• _Provided passage_
Exact Sciences has also initiated a study with the West German Study Group to validate its tumor-informed ctDNA liquid biopsy test’s ability to identify minimum residual disease in hormone receptor (HR)-positive, HER2-negative early breast cancer patients.

Overall Strong Solvency: Exact Sciences exited the second quarter with cash and cash equivalents and marketable securities of $728 million. The company reported long-term debt of $50 million on its balance sheet at the end of second-quarter 2022, much lower than its current short-term cash level, indicating a good solvency position. This is good news, particularly during an overall tough macroeconomic scenario when the company is facing a global manufacturing and supply halt.


Escalating Costs: In the second quarter, Exact Sciences’ sales and marketing expenses increased 10.8%. General and administrative expenses rose 8.4% year over year. These mounting expenses pushed up adjusted operating costs by 7.5%, resulting in an adjusted operating loss in the quarter, weighing significantly on the company’s bottom line.

Persistent COVID-19 Impacts: The Screening and Precision Oncology businesses have been negatively impacted by the ongoing COVID-19 pandemic. The company expects any future COVID outbreaks to diminish access to healthcare provider offices. Further, pandemic-led cost inflation and supply-chain disruptions continue to impact the company’s operations.

Tough Competitive Landscape: Given the large market for colorectal cancer screening, Exact Science faces numerous competitors, some of which possess significantly greater financial and other resources and development capabilities than the company. The company is aware of at least 13 firms, including Epigenomics AG, EDP Biotech Corporation, etc., which have developed or are developing liquid biopsy tests for colorectal cancer detection.

(Data excerpts)
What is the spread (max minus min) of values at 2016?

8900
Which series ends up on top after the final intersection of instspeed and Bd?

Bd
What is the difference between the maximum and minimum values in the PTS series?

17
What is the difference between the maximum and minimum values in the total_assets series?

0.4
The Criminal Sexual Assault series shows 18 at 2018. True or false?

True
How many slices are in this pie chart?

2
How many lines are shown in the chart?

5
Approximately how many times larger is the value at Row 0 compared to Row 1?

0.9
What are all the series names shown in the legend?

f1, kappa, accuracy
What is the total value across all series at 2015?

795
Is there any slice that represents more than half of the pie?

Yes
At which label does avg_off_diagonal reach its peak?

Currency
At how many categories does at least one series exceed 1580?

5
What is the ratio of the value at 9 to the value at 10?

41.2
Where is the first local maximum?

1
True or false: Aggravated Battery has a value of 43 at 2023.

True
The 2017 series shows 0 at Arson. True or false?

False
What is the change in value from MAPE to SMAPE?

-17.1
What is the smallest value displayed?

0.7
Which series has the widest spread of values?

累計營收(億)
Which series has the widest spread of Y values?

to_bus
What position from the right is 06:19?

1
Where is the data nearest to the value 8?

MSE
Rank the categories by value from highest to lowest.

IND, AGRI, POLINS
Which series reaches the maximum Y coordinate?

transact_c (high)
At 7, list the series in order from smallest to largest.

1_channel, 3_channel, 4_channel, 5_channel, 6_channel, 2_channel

• _Required work_
Copy the part of the Exact Sciences passage that starts at "Persistent COVID-19 Impacts: The" and ends with "the company’s operations.", and swap "supply-chain disruptions" for "logistics bottlenecks".

• _Solution for this exercise_
Persistent COVID-19 Impacts: The Screening and Precision Oncology businesses have been negatively impacted by the ongoing COVID-19 pandemic. The company expects any future COVID outbreaks to diminish access to healthcare provider offices. Further, pandemic-led cost inflation and logistics bottlenecks continue to impact the company’s operations.